» TASK GOAL
All of the entries, apart from their pictures, are to be copied verbatim.

·····

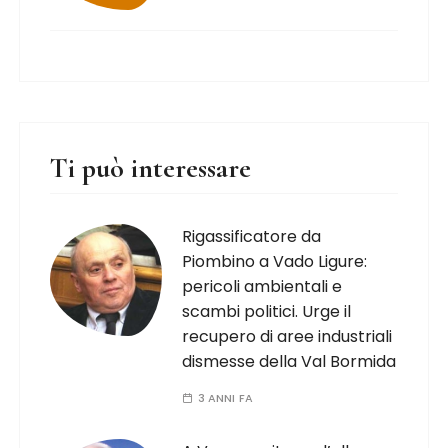
Ti può interessare
Rigassificatore da
Piombino a Vado Ligure:
pericoli ambientali e
scambi politici. Urge il
recupero di aree industriali
dismesse della Val Bormida
3 ANNI FA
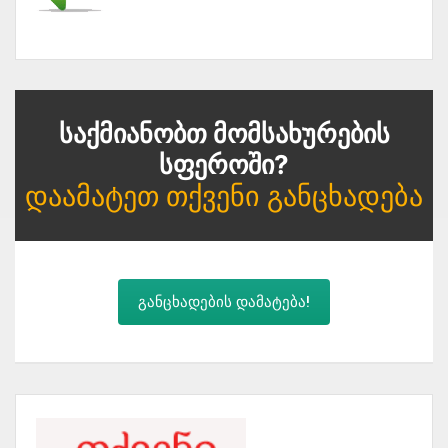
Საქმიანობთ Მომსახურების
Სფეროში?
Დაამატეთ Თქვენი Განცხადება
განცხადების დამატება!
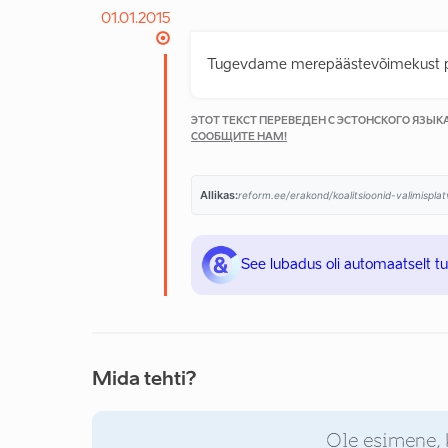
01.01.2015
Tugevdame merepäästevõimekust pä
ЭТОТ ТЕКСТ ПЕРЕВЕДЕН С ЭСТОНСКОГО ЯЗЫ
СООБЩИТЕ НАМ!
Allikas:
reform.ee/erakond/koalitsioonid-valimispl
See lubadus oli automaatselt t
Mida tehti?
Ole esimene, 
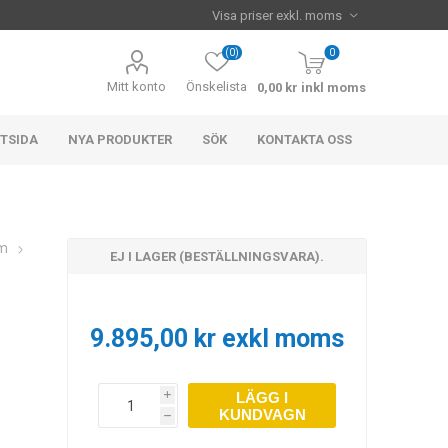
(0)
0
Mitt konto
Önskelista
0,00 kr inkl moms
TSIDA
NYA PRODUKTER
SÖK
KONTAKTA OSS
em
EJ I LAGER (BESTÄLLNINGSVARA).
9.895,00 kr exkl moms
LÄGG I
i
KUNDVAGN
h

·····

» SOLUTION FOR THIS TASK
Ti può interessare
Rigassificatore da
Piombino a Vado Ligure:
pericoli ambientali e
scambi politici. Urge il
recupero di aree industriali
dismesse della Val Bormida
3 ANNI FA
Საქმიანობთ Მომსახურების
Სფეროში?
Დაამატეთ Თქვენი Განცხადება
განცხადების დამატება!
01.01.2015
Tugevdame merepäästevõimekust pä
ЭТОТ ТЕКСТ ПЕРЕВЕДЕН С ЭСТОНСКОГО ЯЗЫ
СООБЩИТЕ НАМ!
Allikas:
reform.ee/erakond/koalitsioonid-valimispl
See lubadus oli automaatselt t
Mida tehti?
Ole esimene, 
(0)
0
Mitt konto
Önskelista
0,00 kr inkl moms
TSIDA
NYA PRODUKTER
SÖK
KONTAKTA OSS
em
EJ I LAGER (BESTÄLLNINGSVARA).
9.895,00 kr exkl moms
LÄGG I
i
KUNDVAGN
h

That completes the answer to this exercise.